The stance of the European trio, which represents the European Union, dramatically differs from Russia's position on the issue. The Kremlin believes that sanctions should be specific and cover only the sectors that worry the International Atomic Energy Agency, namely uranium enrichment, chemical reprocessing, heavy-water projects, and the production of delivery vehicles for nuclear weapons.
In a recent interview with Mexican publisher Mario Vasquez Rana, Russian President Vladimir Putin wrote that Russia's stance on the solution of the Iranian problem was aimed at encouraging Tehran to talk with the IAEA in order to clarify the agency's questions and therefore restore the world's trust in the peaceful nature of its nuclear program. The Kremlin's logic is clear.
The European project, however, has a wider reach and stipulates a ban on trade with Iran in all spheres connected with its nuclear and missile programs, denial of visas to some Iranian officials, and a freeze on their funds and the funds of some Iranian companies abroad.
Moscow is unlikely to accept this stance, primarily because this loose wording could be used to include sanctions on the nuclear power plant in Bushehr, which is being built with Russian assistance, and other spheres.

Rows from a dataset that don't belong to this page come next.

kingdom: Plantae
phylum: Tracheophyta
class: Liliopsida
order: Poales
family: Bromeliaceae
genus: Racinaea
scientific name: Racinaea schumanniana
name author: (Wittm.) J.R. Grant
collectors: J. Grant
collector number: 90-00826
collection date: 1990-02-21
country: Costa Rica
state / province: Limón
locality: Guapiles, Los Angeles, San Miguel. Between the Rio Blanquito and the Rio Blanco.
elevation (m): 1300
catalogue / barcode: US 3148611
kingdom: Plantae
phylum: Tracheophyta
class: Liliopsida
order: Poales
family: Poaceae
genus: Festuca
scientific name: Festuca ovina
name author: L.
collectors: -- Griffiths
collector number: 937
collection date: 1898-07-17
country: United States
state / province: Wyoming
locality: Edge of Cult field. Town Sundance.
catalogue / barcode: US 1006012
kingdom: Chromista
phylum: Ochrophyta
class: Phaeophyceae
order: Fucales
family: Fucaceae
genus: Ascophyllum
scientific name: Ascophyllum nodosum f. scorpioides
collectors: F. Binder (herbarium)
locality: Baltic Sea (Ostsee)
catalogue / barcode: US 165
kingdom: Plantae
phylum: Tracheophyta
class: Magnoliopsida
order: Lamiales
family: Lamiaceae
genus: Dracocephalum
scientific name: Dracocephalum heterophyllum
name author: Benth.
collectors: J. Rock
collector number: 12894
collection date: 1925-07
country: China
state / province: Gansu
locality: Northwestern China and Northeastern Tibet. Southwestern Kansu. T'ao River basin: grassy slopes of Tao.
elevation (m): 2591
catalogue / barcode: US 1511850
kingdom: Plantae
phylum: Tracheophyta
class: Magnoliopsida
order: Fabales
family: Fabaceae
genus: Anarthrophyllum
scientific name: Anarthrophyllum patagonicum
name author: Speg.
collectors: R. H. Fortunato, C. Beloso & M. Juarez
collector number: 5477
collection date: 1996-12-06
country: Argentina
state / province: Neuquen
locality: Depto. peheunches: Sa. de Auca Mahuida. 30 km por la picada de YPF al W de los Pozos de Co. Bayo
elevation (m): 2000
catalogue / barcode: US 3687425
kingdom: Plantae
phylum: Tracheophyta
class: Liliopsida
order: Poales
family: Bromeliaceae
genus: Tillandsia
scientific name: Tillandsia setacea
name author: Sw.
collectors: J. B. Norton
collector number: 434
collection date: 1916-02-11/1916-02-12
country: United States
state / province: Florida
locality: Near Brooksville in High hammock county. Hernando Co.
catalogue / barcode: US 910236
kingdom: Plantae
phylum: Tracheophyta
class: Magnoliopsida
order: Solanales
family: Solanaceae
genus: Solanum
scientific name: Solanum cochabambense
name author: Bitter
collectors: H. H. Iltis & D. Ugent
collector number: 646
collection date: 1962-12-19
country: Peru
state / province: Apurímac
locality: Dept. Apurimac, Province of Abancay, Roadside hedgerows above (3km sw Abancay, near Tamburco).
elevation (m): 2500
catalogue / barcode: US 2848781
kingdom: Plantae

The six nations badly need to come to an agreement on the problem of Iran to draft an acceptable resolution and save the reputation of the Security Council.
Their meetings are becoming increasingly farcical. More than three months have passed since the August 31 deadline by which Tehran should have stopped work on its first cascade of 164 uranium enrichment centrifuges. Since then, Iran has put into operation (although with a two-month delay) a second cascade.
Tehran has announced that it intends to complete its nuclear research program by the Iranian New Year on March 21. This involves the assembly of a cascade of 3,000 centrifuges, which it needs for the commercial stage of uranium enrichment. Russian and foreign experts believe that these centrifuges will enable Iran to create five to seven nuclear charges within 12 months.
Iranian President Mahmoud Ahmadinejad has announced plans to receive the first batch of enriched uranium after commissioning 60,000 centrifuges.
The Natanz nuclear facility, where Iran is enriching uranium, is designed to accommodate only 54,000 centrifuges, but experts say that would be enough to create a nuclear bomb within two weeks. They also say the Natanz facility could reach its designed capacity in five to seven years.
Many Russian experts, however, think that Iran is bluffing when it speaks about turning on 3,000 centrifuges in March 2007. It could do this if it has bought the required number of centrifuges, but that is unlikely. Tehran is likely overstating its technical possibilities.
Russian expert Alexei Arbatov said it is inevitable that Iran will master the uranium enrichment technology. Perhaps the world should discuss with Tehran the scale and technological standards of its enrichment project rather than trying to halt it altogether? Maybe it should ask Tehran to stop at 1,000 centrifuges while there is still time? This compromise would allow Iran to carry on its nuclear research while also allaying global concerns about its nuclear program.
Nevertheless, these are nothing more than assumptions, and Iran has demonstrated its readiness to harness nuclear energy at all costs and despite the possibility of sanctions.
"Iran has made a crucial decision and is moving honorably along its chosen path," Ahmadinejad has said. According to the Iranian president, the people of his country will not only "rebuild Iran and propel it to the pinnacles of success, but will also open the door to freedom for other nations."